Yes, of course. i just thought i found an amus­ing situ­a­tion think­ing about it.

You’re not con­fused about a given prob­a­bil­ity, you’re con­fused about how prob­a­bil­ity works.

nice way to put it :)

I think i might have framed the ques­tion wrong. it was clear to me that it wouldn’t be ra­tio­nal (so maybe i shouldn’t have used the term “Bayesian agent”). but it did seem that if you put the num­bers this way you get a math­e­mat­i­cal “defi­ni­tion” of “in­finite con­fu­sion”.

• The point goes both ways—fol­low­ing Bayes’ rule means not be­ing able to up­date away from 100%, but the re­verse is likely as well—un­less there ex­ists for ev­ery hy­poth­e­sis, not only ev­i­dence against it, but also ev­i­dence that com­pletely dis­proves it, there isn’t ev­i­dence that if agent B ob­serves, they will as­cribe any­thing 100% or 0% prob­a­bil­ity (if they didn’t start out that way).

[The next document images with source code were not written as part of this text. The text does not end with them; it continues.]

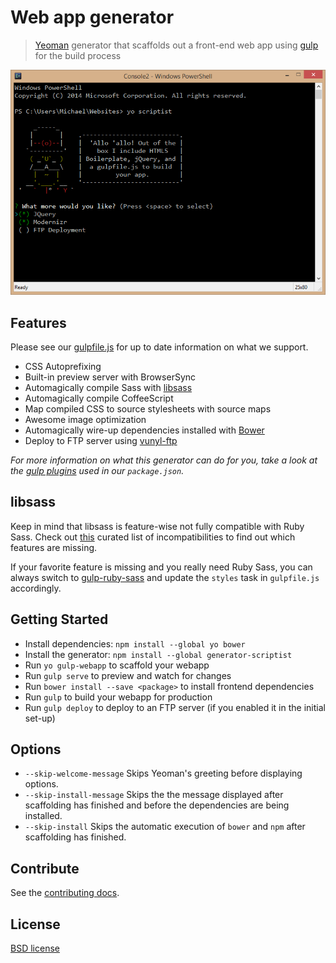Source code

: # Web app generator

> [Yeoman](http://yeoman.io) generator that scaffolds out a front-end web app using [gulp](http://gulpjs.com/) for the build process

![](screenshot.png)


## Features

Please see our [gulpfile.js](app/templates/gulpfile.js) for up to date information on what we support.

* CSS Autoprefixing
* Built-in preview server with BrowserSync
* Automagically compile Sass with [libsass](http://libsass.org)
* Automagically compile CoffeeScript
* Map compiled CSS to source stylesheets with source maps
* Awesome image optimization
* Automagically wire-up dependencies installed with [Bower](http://bower.io)
* Deploy to FTP server using [vunyl-ftp](https://www.npmjs.com/package/vinyl-ftp)

*For more information on what this generator can do for you, take a look at the [gulp plugins](app/templates/_package.json) used in our `package.json`.*


## libsass

Keep in mind that libsass is feature-wise not fully compatible with Ruby Sass. Check out [this](http://sass-compatibility.github.io) curated list of incompatibilities to find out which features are missing.

If your favorite feature is missing and you really need Ruby Sass, you can always switch to [gulp-ruby-sass](https://github.com/sindresorhus/gulp-ruby-sass) and update the `styles` task in `gulpfile.js` accordingly.


## Getting Started

- Install dependencies: `npm install --global yo bower`
- Install the generator: `npm install --global generator-scriptist`
- Run `yo gulp-webapp` to scaffold your webapp
- Run `gulp serve` to preview and watch for changes
- Run `bower install --save <package>` to install frontend dependencies
- Run `gulp` to build your webapp for production
- Run `gulp deploy` to deploy to an FTP server (if you enabled it in the initial set-up)


## Options

- `--skip-welcome-message`
  Skips Yeoman's greeting before displaying options.
- `--skip-install-message`
  Skips the the message displayed after scaffolding has finished and before the dependencies are being installed.
- `--skip-install`
  Skips the automatic execution of `bower` and `npm` after scaffolding has finished.


## Contribute

See the [contributing docs](contributing.md).


## License

[BSD license](http://opensource.org/licenses/bsd-license.php)
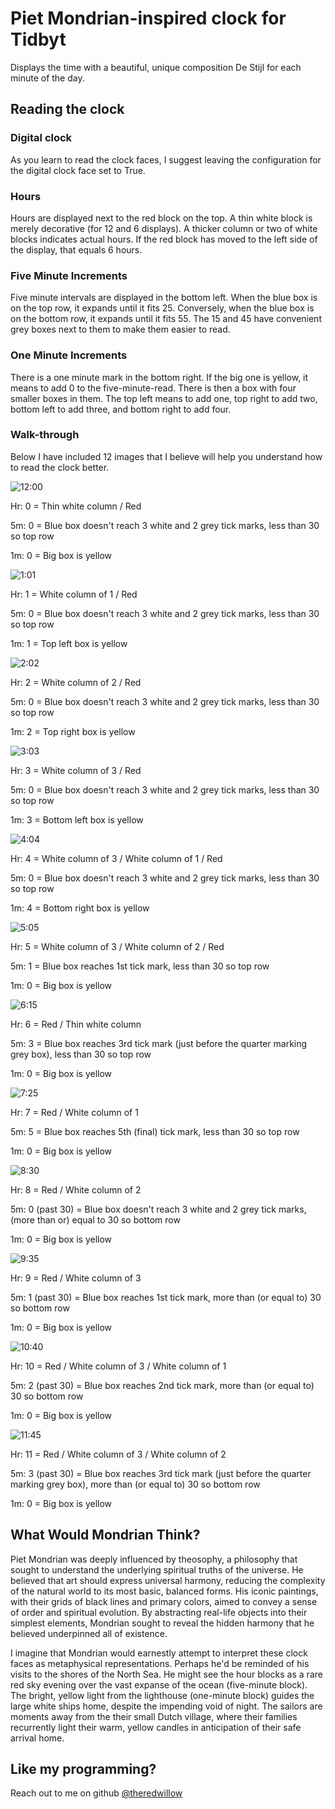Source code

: # Piet Mondrian-inspired clock for Tidbyt

Displays the time with a beautiful, unique composition De Stijl for each minute of the day.

## Reading the clock
### Digital clock
As you learn to read the clock faces, I suggest leaving the configuration for the digital clock face set to True.

### Hours
Hours are displayed next to the red block on the top.
A thin white block is merely decorative (for 12 and 6 displays). A thicker column or two of white blocks indicates actual hours. If the red block has moved to the left side of the display, that equals 6 hours.

### Five Minute Increments
Five minute intervals are displayed in the bottom left. When the blue box is on the top row, it expands until it fits 25. Conversely, when the blue box is on the bottom row, it expands until it fits 55. The 15 and 45 have convenient grey boxes next to them to make them easier to read.

### One Minute Increments
There is a one minute mark in the bottom right. If the big one is yellow, it means to add 0 to the five-minute-read. There is then a box with four smaller boxes in them. The top left means to add one, top right to add two, bottom left to add three, and bottom right to add four.

### Walk-through
Below I have included 12 images that I believe will help you understand how to read the clock better.

![12:00](tutorial-images/12_00.jpg)

Hr: 0 = Thin white column / Red

5m: 0 = Blue box doesn't reach 3 white and 2 grey tick marks, less than 30 so top row

1m: 0 = Big box is yellow

![1:01](tutorial-images/01_01.jpg)

Hr: 1 = White column of 1 / Red

5m: 0 = Blue box doesn't reach 3 white and 2 grey tick marks, less than 30 so top row

1m: 1 = Top left box is yellow

![2:02](tutorial-images/02_02.jpg)

Hr: 2 = White column of 2 / Red

5m: 0 = Blue box doesn't reach 3 white and 2 grey tick marks, less than 30 so top row

1m: 2 = Top right box is yellow

![3:03](tutorial-images/03_03.jpg)

Hr: 3 = White column of 3 / Red

5m: 0 = Blue box doesn't reach 3 white and 2 grey tick marks, less than 30 so top row

1m: 3 = Bottom left box is yellow

![4:04](tutorial-images/04_04.jpg)

Hr: 4 = White column of 3 / White column of 1 / Red

5m: 0 = Blue box doesn't reach 3 white and 2 grey tick marks, less than 30 so top row

1m: 4 = Bottom right box is yellow

![5:05](tutorial-images/05_05.jpg)

Hr: 5 = White column of 3 / White column of 2 / Red

5m: 1 = Blue box reaches 1st tick mark, less than 30 so top row

1m: 0 = Big box is yellow

![6:15](tutorial-images/06_15.jpg)

Hr: 6 = Red / Thin white column

5m: 3 = Blue box reaches 3rd tick mark (just before the quarter marking grey box), less than 30 so top row

1m: 0 = Big box is yellow

![7:25](tutorial-images/07_25.jpg)

Hr: 7 = Red / White column of 1

5m: 5 = Blue box reaches 5th (final) tick mark, less than 30 so top row

1m: 0 = Big box is yellow

![8:30](tutorial-images/08_30.jpg)

Hr: 8 = Red / White column of 2

5m: 0 (past 30) = Blue box doesn't reach 3 white and 2 grey tick marks, (more than or) equal to 30 so bottom row

1m: 0 = Big box is yellow

![9:35](tutorial-images/09_35.jpg)

Hr: 9 = Red / White column of 3

5m: 1 (past 30) = Blue box reaches 1st tick mark, more than (or equal to) 30 so bottom row

1m: 0 = Big box is yellow

![10:40](tutorial-images/10_40.jpg)

Hr: 10 = Red / White column of 3 / White column of 1

5m: 2 (past 30) = Blue box reaches 2nd tick mark, more than (or equal to) 30 so bottom row

1m: 0 = Big box is yellow

![11:45](tutorial-images/11_45.jpg)

Hr: 11 = Red / White column of 3 / White column of 2

5m: 3 (past 30) = Blue box reaches 3rd tick mark (just before the quarter marking grey box), more than (or equal to) 30 so bottom row

1m: 0 = Big box is yellow

## What Would Mondrian Think?

Piet Mondrian was deeply influenced by theosophy, a philosophy that sought to understand the underlying spiritual truths of the universe. He believed that art should express universal harmony, reducing the complexity of the natural world to its most basic, balanced forms. His iconic paintings, with their grids of black lines and primary colors, aimed to convey a sense of order and spiritual evolution. By abstracting real-life objects into their simplest elements, Mondrian sought to reveal the hidden harmony that he believed underpinned all of existence.

I imagine that Mondrian would earnestly attempt to interpret these clock faces as metaphysical representations. Perhaps he'd be reminded of his visits to the shores of the North Sea. He might see the hour blocks as a rare red sky evening over the vast expanse of the ocean (five-minute block). The bright, yellow light from the lighthouse (one-minute block) guides the large white ships home, despite the impending void of night. The sailors are moments away from the their small Dutch village, where their families recurrently light their warm, yellow candles in anticipation of their safe arrival home.

## Like my programming?
Reach out to me on github [@theredwillow](https://github.com/theredwillow)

So a Bayesian agent can’t be­come in­finitely con­fused un­less they ob­tain in­finite knowl­edge, or have bad pri­ors. (One may simu­late a Bayesian with bad pri­ors.)

• Pat­tern, i mis­com­mu­ni­cated my ques­tion, i didn’t mean to ask about a Bayesian agent in the sense of a ra­tio­nal agent. just what is the math­e­mat­i­cal re­sult from pluck­ing cer­tain num­bers into the equa­tion.

I am well aware now and be­fore the post, that a ra­tio­nal agent won’t have a 100% prior, and won’t find ev­i­dence equal to a 100%, that wasn’t where the ques­tion stemmed from.